- EXERCISE DESCRIPTION: Return all the data below as it stands, minus the pictures.

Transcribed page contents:
____

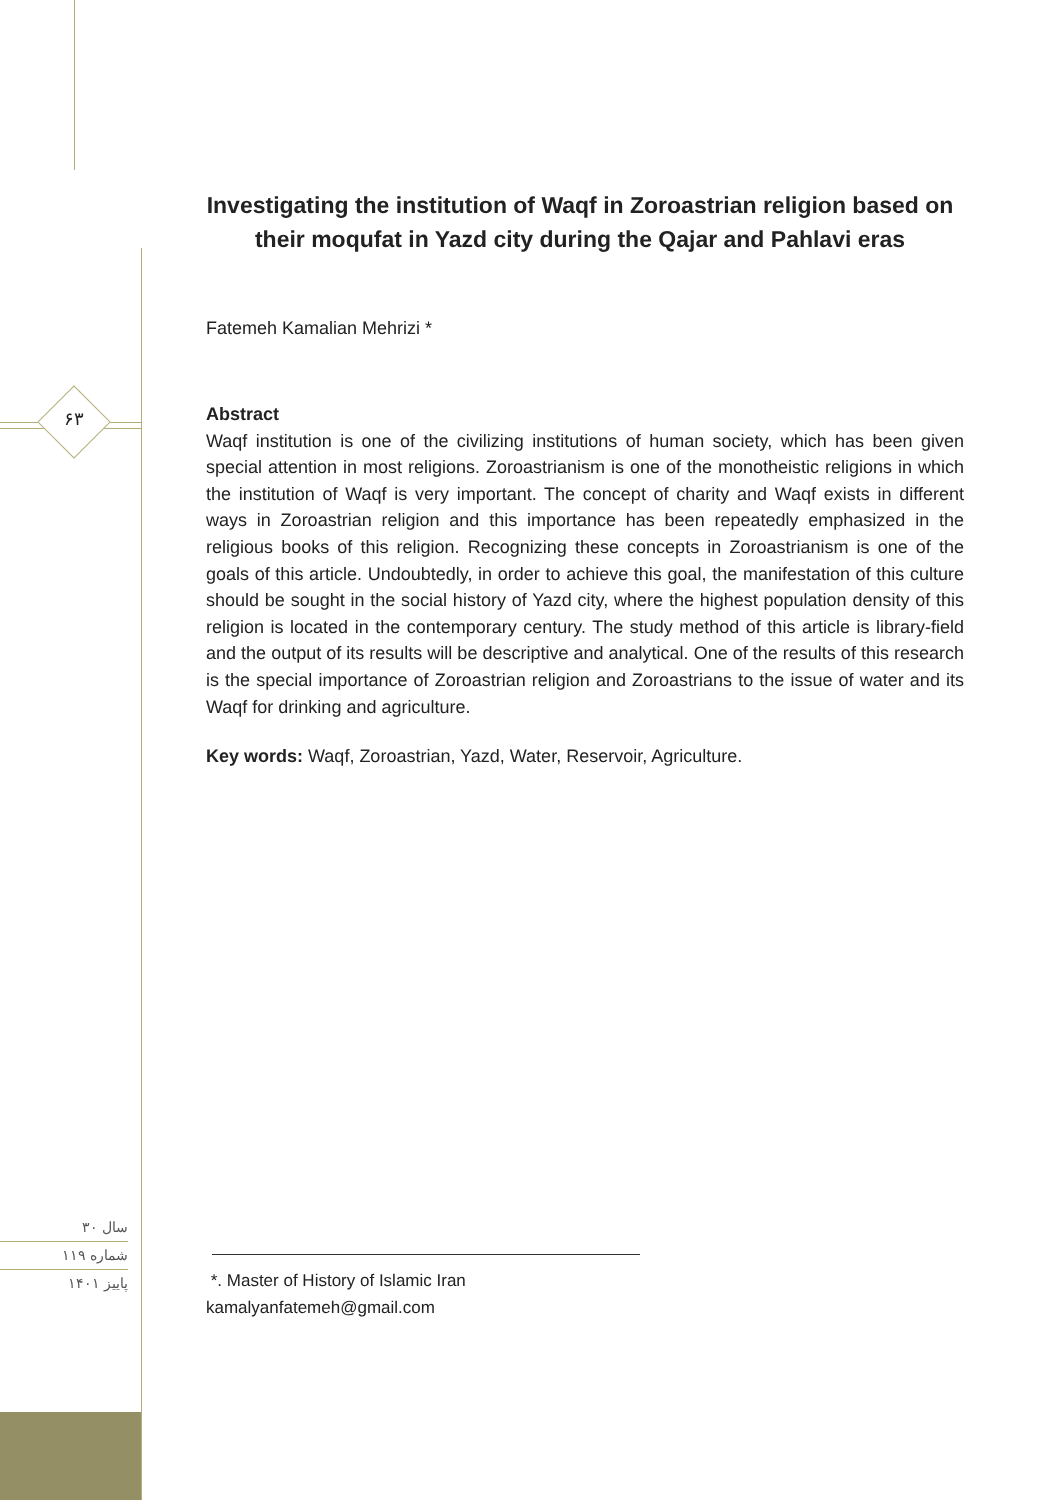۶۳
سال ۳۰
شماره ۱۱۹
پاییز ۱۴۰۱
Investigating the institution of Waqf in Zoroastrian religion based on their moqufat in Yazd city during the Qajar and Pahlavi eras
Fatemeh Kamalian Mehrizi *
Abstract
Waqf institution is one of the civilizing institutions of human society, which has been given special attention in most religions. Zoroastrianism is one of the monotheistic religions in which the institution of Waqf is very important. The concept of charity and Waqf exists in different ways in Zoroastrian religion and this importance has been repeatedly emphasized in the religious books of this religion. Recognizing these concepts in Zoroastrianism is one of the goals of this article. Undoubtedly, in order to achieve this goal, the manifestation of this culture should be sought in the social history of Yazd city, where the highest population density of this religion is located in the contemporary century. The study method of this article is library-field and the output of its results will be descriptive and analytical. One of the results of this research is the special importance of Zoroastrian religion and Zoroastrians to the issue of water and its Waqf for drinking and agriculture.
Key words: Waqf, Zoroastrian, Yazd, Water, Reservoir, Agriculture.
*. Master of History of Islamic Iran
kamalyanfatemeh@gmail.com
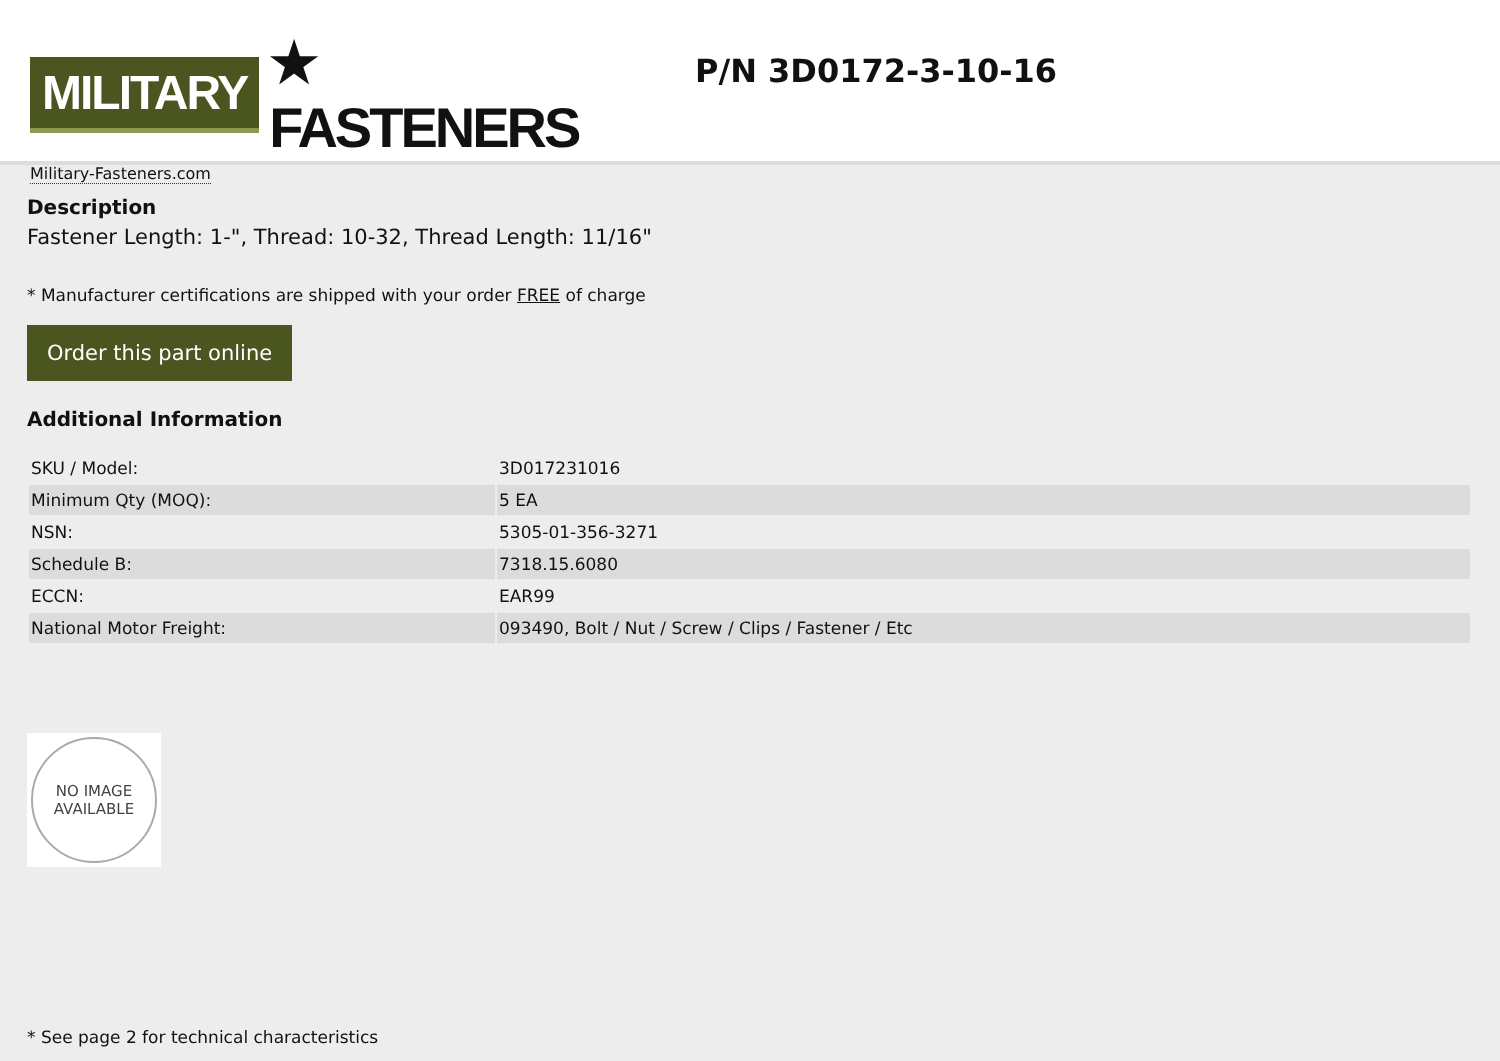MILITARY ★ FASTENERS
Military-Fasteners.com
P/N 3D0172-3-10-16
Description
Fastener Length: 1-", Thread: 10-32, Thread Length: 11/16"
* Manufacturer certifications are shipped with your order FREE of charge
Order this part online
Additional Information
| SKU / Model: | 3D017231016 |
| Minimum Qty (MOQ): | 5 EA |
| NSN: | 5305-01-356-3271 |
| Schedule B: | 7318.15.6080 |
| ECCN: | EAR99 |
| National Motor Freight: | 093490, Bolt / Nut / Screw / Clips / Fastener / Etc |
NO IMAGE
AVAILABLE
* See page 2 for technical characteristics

____

- SOLUTION TO THIS PROBLEM:
۶۳
سال ۳۰
شماره ۱۱۹
پاییز ۱۴۰۱
Investigating the institution of Waqf in Zoroastrian religion based on their moqufat in Yazd city during the Qajar and Pahlavi eras
Fatemeh Kamalian Mehrizi *
Abstract
Waqf institution is one of the civilizing institutions of human society, which has been given special attention in most religions. Zoroastrianism is one of the monotheistic religions in which the institution of Waqf is very important. The concept of charity and Waqf exists in different ways in Zoroastrian religion and this importance has been repeatedly emphasized in the religious books of this religion. Recognizing these concepts in Zoroastrianism is one of the goals of this article. Undoubtedly, in order to achieve this goal, the manifestation of this culture should be sought in the social history of Yazd city, where the highest population density of this religion is located in the contemporary century. The study method of this article is library-field and the output of its results will be descriptive and analytical. One of the results of this research is the special importance of Zoroastrian religion and Zoroastrians to the issue of water and its Waqf for drinking and agriculture.
Key words: Waqf, Zoroastrian, Yazd, Water, Reservoir, Agriculture.
*. Master of History of Islamic Iran
kamalyanfatemeh@gmail.com
MILITARY ★ FASTENERS
Military-Fasteners.com
P/N 3D0172-3-10-16
Description
Fastener Length: 1-", Thread: 10-32, Thread Length: 11/16"
* Manufacturer certifications are shipped with your order FREE of charge
Order this part online
Additional Information
| SKU / Model: | 3D017231016 |
| Minimum Qty (MOQ): | 5 EA |
| NSN: | 5305-01-356-3271 |
| Schedule B: | 7318.15.6080 |
| ECCN: | EAR99 |
| National Motor Freight: | 093490, Bolt / Nut / Screw / Clips / Fastener / Etc |
NO IMAGE
AVAILABLE
* See page 2 for technical characteristics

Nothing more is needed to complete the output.